Belle et Sébastien

Album publié en 2013 aux Editions Xo.


Adapté des romans de Cécile Aubry publiés en 1965 (Belle et Sébastien), 1966 (Sébastien parmi les homme) et Le Retour de Belle et Sébastien (1968) .

Là-haut, dans les Alpes, là où la neige est immaculée, là où les chamois coursent les marmottes, là où les sommets tutoient les nuages.
Un village paisible…jusqu’à ce que la Deuxième Guerre mondiale éclate, jusqu’à ce que les Allemands arrivent.
C’est la rencontre d’un enfant solitaire et d’un chien sauvage. C’est l’aventure de Sébastien qui apprivoise Belle.
C’est l’histoire d’une amitié indéfectible. C’est le récit extraordinaire d’un enfant débrouillard et attendrissant au cœur de la Seconde Guerre mondiale.
C’est l’odyssée d’un petit garçon à la recherche de sa mère, d’un vieil homme à la recherche de son passé, d’un résistant à la recherche de l’amour, d’une jeune femme en quête d’aventures, d’un lieutenant allemand à la recherche du pardon.
C’est la vie de Belle et Sébastien.


L’avis d’histoiregeobd.com sur la bande dessinée « Belle et Sébastien »

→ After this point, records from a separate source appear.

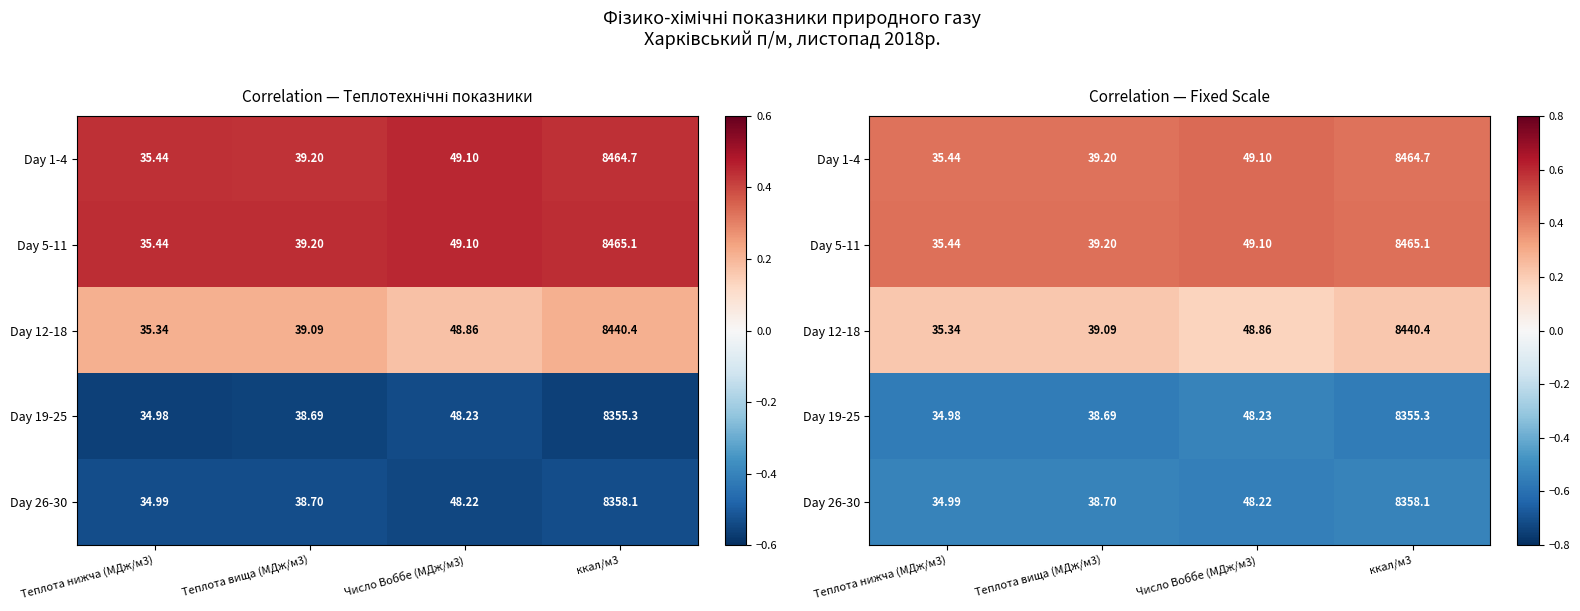

Rank the series at Теплота нижча (МДж/м3) from lowest to highest value.

Day 19-25, Day 26-30, Day 12-18, Day 1-4, Day 5-11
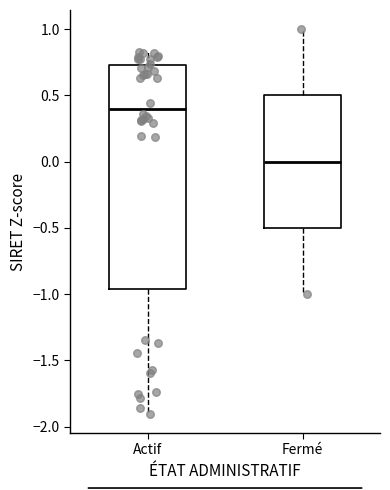

Comparing the boxes themselves (not the whiskers), which one is the tallest?

Actif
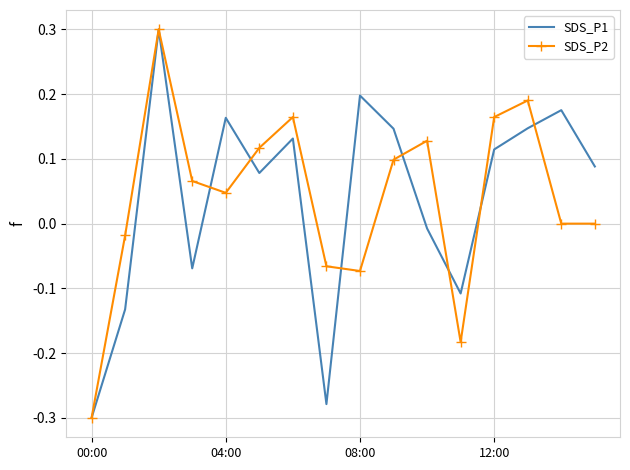

Which category has the lowest value in the SDS_P1 series?

00:00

Sortie en novembre 2013 chez XO/12 BIS, cette adaptation en bande dessinée du film de Nicolas Vanier qui est également une adaptation des romans de Cécile Aubry se dévore en un rien de temps. Scénario de Juliette Sales et Fabien Suarez, dessins de Jean-Marc Stalner, couleurs de Bruno Pradelle 56 pages de montagne et d’amitié canine.​

Nicolas Vanier a fait le pari de replonger Belle et Sébastien en 1944, dans les Hautes-Alpes occupées. Fini les aventures bucoliques de la série télé des années 60 : ici, c’est la Seconde Guerre mondiale qui fait décor. Sébastien, enfant orphelin, rencontre Belle, accusée d’être une bête dangereuse, et une amitié inattaquable naît. Résistants, réfugiés, soldats allemands le contexte historique donne du poids au scénario.

extrait bd Belle et Sébastien

Jean-Marc Stalner dessine avec soin ces paysages de montagne où se nouent les enjeux. La couleur de Pradelle joue sur les contrastes : la lumière crue des pics enneigés contre l’ombre de l’occupation. Sébastien respire la détermination enfantine, Belle reste impressionnante sans être caricaturale. C’est solide, c’est juste.

L’album suit un peu trop fidèlement le film. La narration reste linéaire, presque servile. On sent qu’on lit une adaptation.

Pour ceux qui veulent découvrir Belle et Sébastien autrement que par la nostalgie des années 1960. Et pour tous ceux qui ne connaissent pas encore cette histoire d’amitié intemporelle.